START

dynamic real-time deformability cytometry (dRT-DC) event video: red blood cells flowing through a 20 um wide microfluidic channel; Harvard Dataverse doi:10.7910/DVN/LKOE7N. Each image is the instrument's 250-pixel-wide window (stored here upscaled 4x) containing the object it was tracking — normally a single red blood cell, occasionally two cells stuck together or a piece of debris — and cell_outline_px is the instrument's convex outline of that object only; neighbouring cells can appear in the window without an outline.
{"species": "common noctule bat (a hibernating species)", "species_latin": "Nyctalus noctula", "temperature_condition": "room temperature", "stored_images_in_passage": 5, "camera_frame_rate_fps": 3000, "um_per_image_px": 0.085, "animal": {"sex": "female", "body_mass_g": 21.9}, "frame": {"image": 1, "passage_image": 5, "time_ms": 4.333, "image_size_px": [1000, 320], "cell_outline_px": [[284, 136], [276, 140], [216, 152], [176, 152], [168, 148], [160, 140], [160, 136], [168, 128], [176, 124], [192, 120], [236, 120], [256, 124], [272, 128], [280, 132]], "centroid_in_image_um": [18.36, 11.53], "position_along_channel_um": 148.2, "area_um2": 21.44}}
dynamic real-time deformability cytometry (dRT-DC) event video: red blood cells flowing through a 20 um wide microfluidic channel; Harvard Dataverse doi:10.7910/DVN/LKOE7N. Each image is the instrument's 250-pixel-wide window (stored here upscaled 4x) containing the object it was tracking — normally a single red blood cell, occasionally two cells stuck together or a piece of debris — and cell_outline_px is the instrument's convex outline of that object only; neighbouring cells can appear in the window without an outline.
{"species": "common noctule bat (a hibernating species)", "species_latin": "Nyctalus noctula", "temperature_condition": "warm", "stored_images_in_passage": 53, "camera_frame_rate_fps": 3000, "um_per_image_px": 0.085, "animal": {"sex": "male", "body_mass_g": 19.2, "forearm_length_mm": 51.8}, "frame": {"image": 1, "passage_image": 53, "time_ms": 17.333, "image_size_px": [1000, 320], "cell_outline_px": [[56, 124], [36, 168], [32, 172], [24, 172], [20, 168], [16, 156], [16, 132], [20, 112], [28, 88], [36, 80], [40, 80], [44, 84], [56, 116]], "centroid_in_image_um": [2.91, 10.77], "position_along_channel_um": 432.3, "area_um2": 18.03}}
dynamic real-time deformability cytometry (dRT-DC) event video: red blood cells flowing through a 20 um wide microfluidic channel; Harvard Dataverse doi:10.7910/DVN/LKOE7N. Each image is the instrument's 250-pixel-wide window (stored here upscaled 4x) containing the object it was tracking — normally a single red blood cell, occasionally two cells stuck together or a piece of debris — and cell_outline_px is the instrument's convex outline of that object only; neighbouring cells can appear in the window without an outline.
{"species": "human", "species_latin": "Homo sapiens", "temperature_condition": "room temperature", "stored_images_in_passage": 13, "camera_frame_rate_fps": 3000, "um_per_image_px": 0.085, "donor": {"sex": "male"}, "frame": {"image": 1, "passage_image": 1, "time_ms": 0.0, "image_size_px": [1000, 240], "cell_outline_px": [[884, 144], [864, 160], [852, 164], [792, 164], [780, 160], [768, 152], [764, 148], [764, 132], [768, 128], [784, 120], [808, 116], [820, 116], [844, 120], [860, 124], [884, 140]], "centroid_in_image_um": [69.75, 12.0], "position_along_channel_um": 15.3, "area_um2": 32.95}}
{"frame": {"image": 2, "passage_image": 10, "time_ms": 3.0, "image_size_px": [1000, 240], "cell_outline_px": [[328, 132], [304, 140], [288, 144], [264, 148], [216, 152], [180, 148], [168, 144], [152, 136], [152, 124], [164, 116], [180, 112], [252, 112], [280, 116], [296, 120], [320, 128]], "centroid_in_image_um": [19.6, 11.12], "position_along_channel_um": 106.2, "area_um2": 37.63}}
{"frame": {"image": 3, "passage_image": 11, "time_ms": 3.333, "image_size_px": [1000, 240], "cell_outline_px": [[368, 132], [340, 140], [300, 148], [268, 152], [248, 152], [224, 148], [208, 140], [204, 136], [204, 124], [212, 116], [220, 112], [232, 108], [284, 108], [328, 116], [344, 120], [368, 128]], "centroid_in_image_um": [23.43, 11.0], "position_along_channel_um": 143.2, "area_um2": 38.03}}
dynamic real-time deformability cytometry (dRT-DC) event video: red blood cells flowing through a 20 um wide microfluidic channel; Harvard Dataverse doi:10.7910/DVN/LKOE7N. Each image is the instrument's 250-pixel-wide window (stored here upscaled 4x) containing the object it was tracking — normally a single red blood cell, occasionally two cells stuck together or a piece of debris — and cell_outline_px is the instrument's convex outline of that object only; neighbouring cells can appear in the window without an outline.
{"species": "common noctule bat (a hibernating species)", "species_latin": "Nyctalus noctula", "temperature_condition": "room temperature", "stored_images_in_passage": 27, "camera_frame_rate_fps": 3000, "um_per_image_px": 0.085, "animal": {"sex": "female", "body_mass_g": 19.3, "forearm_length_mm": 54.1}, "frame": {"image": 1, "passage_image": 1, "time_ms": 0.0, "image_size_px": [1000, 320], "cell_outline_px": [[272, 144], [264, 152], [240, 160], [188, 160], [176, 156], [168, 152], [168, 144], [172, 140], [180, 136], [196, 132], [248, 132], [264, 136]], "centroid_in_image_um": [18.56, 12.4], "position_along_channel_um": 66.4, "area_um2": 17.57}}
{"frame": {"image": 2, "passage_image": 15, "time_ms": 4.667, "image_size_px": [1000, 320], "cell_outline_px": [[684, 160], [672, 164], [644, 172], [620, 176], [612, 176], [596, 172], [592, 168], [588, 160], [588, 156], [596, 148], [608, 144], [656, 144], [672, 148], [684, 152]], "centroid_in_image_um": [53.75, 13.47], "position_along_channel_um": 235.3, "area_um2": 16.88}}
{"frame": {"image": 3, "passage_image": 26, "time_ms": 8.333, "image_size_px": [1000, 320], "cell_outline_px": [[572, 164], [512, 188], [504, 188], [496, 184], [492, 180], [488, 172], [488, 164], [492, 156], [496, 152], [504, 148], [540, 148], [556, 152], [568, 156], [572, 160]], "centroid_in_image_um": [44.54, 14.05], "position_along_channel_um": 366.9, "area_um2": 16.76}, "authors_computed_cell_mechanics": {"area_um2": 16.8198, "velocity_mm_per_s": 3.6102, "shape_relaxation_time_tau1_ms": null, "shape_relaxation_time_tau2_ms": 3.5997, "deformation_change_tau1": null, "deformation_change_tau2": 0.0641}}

END

● **Objective**
Extract all of the data shown above without alteration.

● **Final result**
dynamic real-time deformability cytometry (dRT-DC) event video: red blood cells flowing through a 20 um wide microfluidic channel; Harvard Dataverse doi:10.7910/DVN/LKOE7N. Each image is the instrument's 250-pixel-wide window (stored here upscaled 4x) containing the object it was tracking — normally a single red blood cell, occasionally two cells stuck together or a piece of debris — and cell_outline_px is the instrument's convex outline of that object only; neighbouring cells can appear in the window without an outline.
{"species": "common noctule bat (a hibernating species)", "species_latin": "Nyctalus noctula", "temperature_condition": "room temperature", "stored_images_in_passage": 5, "camera_frame_rate_fps": 3000, "um_per_image_px": 0.085, "animal": {"sex": "female", "body_mass_g": 21.9}, "frame": {"image": 1, "passage_image": 5, "time_ms": 4.333, "image_size_px": [1000, 320], "cell_outline_px": [[284, 136], [276, 140], [216, 152], [176, 152], [168, 148], [160, 140], [160, 136], [168, 128], [176, 124], [192, 120], [236, 120], [256, 124], [272, 128], [280, 132]], "centroid_in_image_um": [18.36, 11.53], "position_along_channel_um": 148.2, "area_um2": 21.44}}
dynamic real-time deformability cytometry (dRT-DC) event video: red blood cells flowing through a 20 um wide microfluidic channel; Harvard Dataverse doi:10.7910/DVN/LKOE7N. Each image is the instrument's 250-pixel-wide window (stored here upscaled 4x) containing the object it was tracking — normally a single red blood cell, occasionally two cells stuck together or a piece of debris — and cell_outline_px is the instrument's convex outline of that object only; neighbouring cells can appear in the window without an outline.
{"species": "common noctule bat (a hibernating species)", "species_latin": "Nyctalus noctula", "temperature_condition": "warm", "stored_images_in_passage": 53, "camera_frame_rate_fps": 3000, "um_per_image_px": 0.085, "animal": {"sex": "male", "body_mass_g": 19.2, "forearm_length_mm": 51.8}, "frame": {"image": 1, "passage_image": 53, "time_ms": 17.333, "image_size_px": [1000, 320], "cell_outline_px": [[56, 124], [36, 168], [32, 172], [24, 172], [20, 168], [16, 156], [16, 132], [20, 112], [28, 88], [36, 80], [40, 80], [44, 84], [56, 116]], "centroid_in_image_um": [2.91, 10.77], "position_along_channel_um": 432.3, "area_um2": 18.03}}
dynamic real-time deformability cytometry (dRT-DC) event video: red blood cells flowing through a 20 um wide microfluidic channel; Harvard Dataverse doi:10.7910/DVN/LKOE7N. Each image is the instrument's 250-pixel-wide window (stored here upscaled 4x) containing the object it was tracking — normally a single red blood cell, occasionally two cells stuck together or a piece of debris — and cell_outline_px is the instrument's convex outline of that object only; neighbouring cells can appear in the window without an outline.
{"species": "human", "species_latin": "Homo sapiens", "temperature_condition": "room temperature", "stored_images_in_passage": 13, "camera_frame_rate_fps": 3000, "um_per_image_px": 0.085, "donor": {"sex": "male"}, "frame": {"image": 1, "passage_image": 1, "time_ms": 0.0, "image_size_px": [1000, 240], "cell_outline_px": [[884, 144], [864, 160], [852, 164], [792, 164], [780, 160], [768, 152], [764, 148], [764, 132], [768, 128], [784, 120], [808, 116], [820, 116], [844, 120], [860, 124], [884, 140]], "centroid_in_image_um": [69.75, 12.0], "position_along_channel_um": 15.3, "area_um2": 32.95}}
{"frame": {"image": 2, "passage_image": 10, "time_ms": 3.0, "image_size_px": [1000, 240], "cell_outline_px": [[328, 132], [304, 140], [288, 144], [264, 148], [216, 152], [180, 148], [168, 144], [152, 136], [152, 124], [164, 116], [180, 112], [252, 112], [280, 116], [296, 120], [320, 128]], "centroid_in_image_um": [19.6, 11.12], "position_along_channel_um": 106.2, "area_um2": 37.63}}
{"frame": {"image": 3, "passage_image": 11, "time_ms": 3.333, "image_size_px": [1000, 240], "cell_outline_px": [[368, 132], [340, 140], [300, 148], [268, 152], [248, 152], [224, 148], [208, 140], [204, 136], [204, 124], [212, 116], [220, 112], [232, 108], [284, 108], [328, 116], [344, 120], [368, 128]], "centroid_in_image_um": [23.43, 11.0], "position_along_channel_um": 143.2, "area_um2": 38.03}}
dynamic real-time deformability cytometry (dRT-DC) event video: red blood cells flowing through a 20 um wide microfluidic channel; Harvard Dataverse doi:10.7910/DVN/LKOE7N. Each image is the instrument's 250-pixel-wide window (stored here upscaled 4x) containing the object it was tracking — normally a single red blood cell, occasionally two cells stuck together or a piece of debris — and cell_outline_px is the instrument's convex outline of that object only; neighbouring cells can appear in the window without an outline.
{"species": "common noctule bat (a hibernating species)", "species_latin": "Nyctalus noctula", "temperature_condition": "room temperature", "stored_images_in_passage": 27, "camera_frame_rate_fps": 3000, "um_per_image_px": 0.085, "animal": {"sex": "female", "body_mass_g": 19.3, "forearm_length_mm": 54.1}, "frame": {"image": 1, "passage_image": 1, "time_ms": 0.0, "image_size_px": [1000, 320], "cell_outline_px": [[272, 144], [264, 152], [240, 160], [188, 160], [176, 156], [168, 152], [168, 144], [172, 140], [180, 136], [196, 132], [248, 132], [264, 136]], "centroid_in_image_um": [18.56, 12.4], "position_along_channel_um": 66.4, "area_um2": 17.57}}
{"frame": {"image": 2, "passage_image": 15, "time_ms": 4.667, "image_size_px": [1000, 320], "cell_outline_px": [[684, 160], [672, 164], [644, 172], [620, 176], [612, 176], [596, 172], [592, 168], [588, 160], [588, 156], [596, 148], [608, 144], [656, 144], [672, 148], [684, 152]], "centroid_in_image_um": [53.75, 13.47], "position_along_channel_um": 235.3, "area_um2": 16.88}}
{"frame": {"image": 3, "passage_image": 26, "time_ms": 8.333, "image_size_px": [1000, 320], "cell_outline_px": [[572, 164], [512, 188], [504, 188], [496, 184], [492, 180], [488, 172], [488, 164], [492, 156], [496, 152], [504, 148], [540, 148], [556, 152], [568, 156], [572, 160]], "centroid_in_image_um": [44.54, 14.05], "position_along_channel_um": 366.9, "area_um2": 16.76}, "authors_computed_cell_mechanics": {"area_um2": 16.8198, "velocity_mm_per_s": 3.6102, "shape_relaxation_time_tau1_ms": null, "shape_relaxation_time_tau2_ms": 3.5997, "deformation_change_tau1": null, "deformation_change_tau2": 0.0641}}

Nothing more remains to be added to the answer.